Now, before any taker of Junior level chemistry mocks me for using the simple question as an example, keep in mind that all chemistry multiple choice are WITHOUT A CALCULATOR. Now, most students know that to find the temperature of a gas, they would use the equation T=(PV)/(nR). Now, the formula mass of argon is approximately 40, and since we have 40 grams, n=1. The equation is now T=(PV)/R. With all other variables put in, T=((2)(22.4))/.0821=44.8/.0821. So, good luck doing that without a calculator. If one rounds these numbers to 45 and .1 respectively, however, their answer will still come out to 450. While closest to C, this leaves a huge margin of error. Not only does this test expect too much from the student, but it leaves doubt in any answer containing the words “Approximately, About, Closest To,” or “Near.”
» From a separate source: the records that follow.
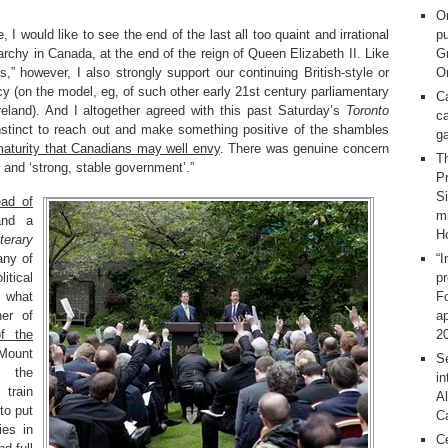
O
, I would like to see the end of the last all too quaint and irrational
pu
rchy in Canada, at the end of the reign of Queen Elizabeth II. Like
G
” however, I also strongly support our continuing British-style or
On
 (on the model, eg, of such other early 21st century parliamentary
C
reland). And I altogether agreed with this past Saturday’s
Toronto
ca
 instinct to reach out and make something positive of the shambles
g
 maturity that Canadians may well envy
. There was genuine concern
T
 and ‘strong, stable government’.”
Pr
S
ead of
m
nd a
H
erary
any of
“I
itical
p
n what
F
her of
ap
f the
2
 Mount
Se
, the
in
 train
Al
 to put
C
ies in
C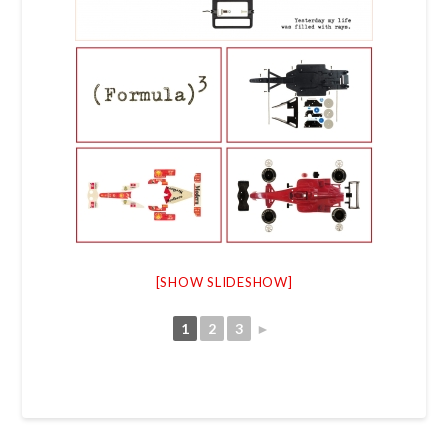
[SHOW SLIDESHOW]
1
2
3
►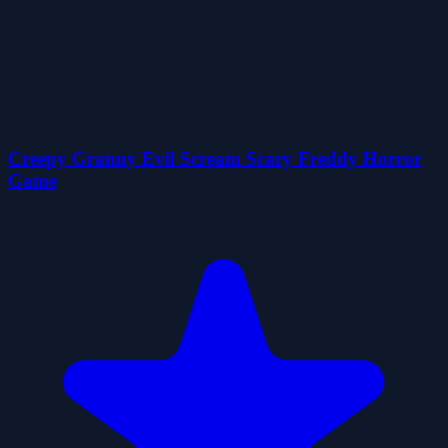
Creepy Granny Evil Scream Scary Freddy Horror
Game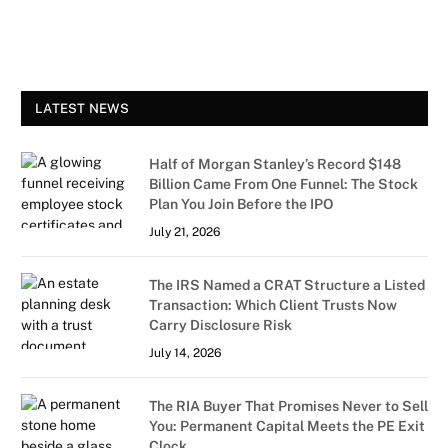
LATEST NEWS
Half of Morgan Stanley’s Record $148
Billion Came From One Funnel: The Stock
Plan You Join Before the IPO
July 21, 2026
The IRS Named a CRAT Structure a Listed
Transaction: Which Client Trusts Now
Carry Disclosure Risk
July 14, 2026
The RIA Buyer That Promises Never to Sell
You: Permanent Capital Meets the PE Exit
Clock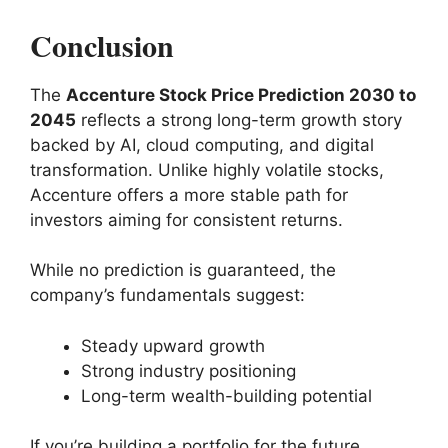
Conclusion
The
Accenture Stock Price Prediction 2030 to
2045
reflects a strong long-term growth story
backed by AI, cloud computing, and digital
transformation. Unlike highly volatile stocks,
Accenture offers a more stable path for
investors aiming for consistent returns.
While no prediction is guaranteed, the
company’s fundamentals suggest:
Steady upward growth
Strong industry positioning
Long-term wealth-building potential
If you’re building a portfolio for the future,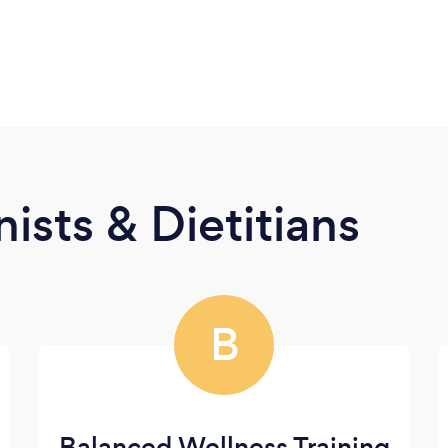
ists & Dietitians
B
Balanced Wellness Training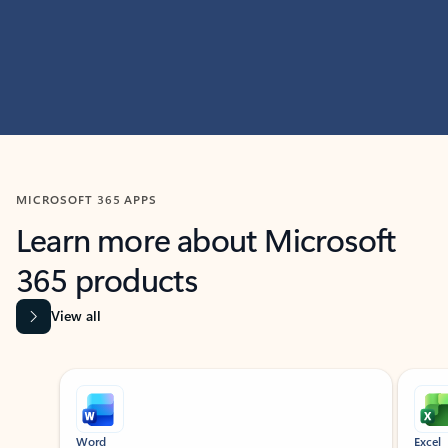
MICROSOFT 365 APPS
Learn more about Microsoft
365 products
View all
Showing slide 1 of 9
Word
Excel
The only reasonable explanation is that the good folks at College Board are complete lunatics. Who else would require a student to know specific uses of every single compound known to man (in addition to all other aspects of chemistry), charge $30.00 to have SAT scores rush-shipped ELECTRONICALLY (and still have it show up late), and all at the same time still think itself the world leader on college affairs?

We must stop this madness. Fellow Highschooligans, we must take up in arms against this insane, rogue organization. Like a precursor to Skynet, College Board is ruthless and will stop at nothing until full world domination is reached. Join me in the fight against insanity!

TJ is a senior graduating this June. I will miss his essays.